Request - Reproduce the lines below with "triple citadels" replaced by "three citadels" and everything else left unchanged. Omit the pictures from your answer.

Given records -

_ _ _ _ _

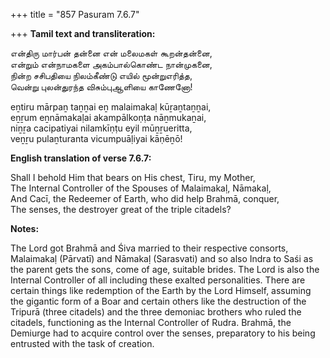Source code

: +++
title = "857 Pasuram 7.6.7"

+++
**Tamil text and transliteration:**

என்திரு மார்பன் தன்னை என் மலைமகள் கூறன்தன்னை,  
என்றும் என்நாமகளை அகம்பால்கொண்ட நான்முகனை,  
நின்ற சசிபதியை நிலம்கீண்டு எயில் மூன்றுஎரித்த,  
வென்று புலன்துரந்த விசும்புஆளியை காணேனோ!

eṉtiru mārpaṉ taṉṉai eṉ malaimakaḷ kūṟaṉtaṉṉai,  
eṉṟum eṉnāmakaḷai akampālkoṇṭa nāṉmukaṉai,  
niṉṟa cacipatiyai nilamkīṇṭu eyil mūṉṟueritta,  
veṉṟu pulaṉturanta vicumpuāḷiyai kāṇēṉō!

**English translation of verse 7.6.7:**

Shall I behold Him that bears on His chest, Tiru, my Mother,  
The Internal Controller of the Spouses of Malaimakaḷ, Nāmakaḷ,  
And Cacī, the Redeemer of Earth, who did help Brahmā, conquer,  
The senses, the destroyer great of the triple citadels?

**Notes:**

The Lord got Brahmā and Śiva married to their respective consorts, Malaimakaḷ (Pārvatī) and Nāmakaḷ (Sarasvati) and so also Indra to Saśi as the parent gets the sons, come of age, suitable brides. The Lord is also the Internal Controller of all including these exalted personalities. There are certain things like redemption of the Earth by the Lord Himself, assuming the gigantic form of a Boar and certain others like the destruction of the Tripurā (three citadels) and the three demoniac brothers who ruled the citadels, functioning as the Internal Controller of Rudra. Brahmā, the Demiurge had to acquire control over the senses, preparatory to his being entrusted with the task of creation.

_ _ _ _ _

Response -
Source code

: +++
title = "857 Pasuram 7.6.7"

+++
**Tamil text and transliteration:**

என்திரு மார்பன் தன்னை என் மலைமகள் கூறன்தன்னை,  
என்றும் என்நாமகளை அகம்பால்கொண்ட நான்முகனை,  
நின்ற சசிபதியை நிலம்கீண்டு எயில் மூன்றுஎரித்த,  
வென்று புலன்துரந்த விசும்புஆளியை காணேனோ!

eṉtiru mārpaṉ taṉṉai eṉ malaimakaḷ kūṟaṉtaṉṉai,  
eṉṟum eṉnāmakaḷai akampālkoṇṭa nāṉmukaṉai,  
niṉṟa cacipatiyai nilamkīṇṭu eyil mūṉṟueritta,  
veṉṟu pulaṉturanta vicumpuāḷiyai kāṇēṉō!

**English translation of verse 7.6.7:**

Shall I behold Him that bears on His chest, Tiru, my Mother,  
The Internal Controller of the Spouses of Malaimakaḷ, Nāmakaḷ,  
And Cacī, the Redeemer of Earth, who did help Brahmā, conquer,  
The senses, the destroyer great of the three citadels?

**Notes:**

The Lord got Brahmā and Śiva married to their respective consorts, Malaimakaḷ (Pārvatī) and Nāmakaḷ (Sarasvati) and so also Indra to Saśi as the parent gets the sons, come of age, suitable brides. The Lord is also the Internal Controller of all including these exalted personalities. There are certain things like redemption of the Earth by the Lord Himself, assuming the gigantic form of a Boar and certain others like the destruction of the Tripurā (three citadels) and the three demoniac brothers who ruled the citadels, functioning as the Internal Controller of Rudra. Brahmā, the Demiurge had to acquire control over the senses, preparatory to his being entrusted with the task of creation.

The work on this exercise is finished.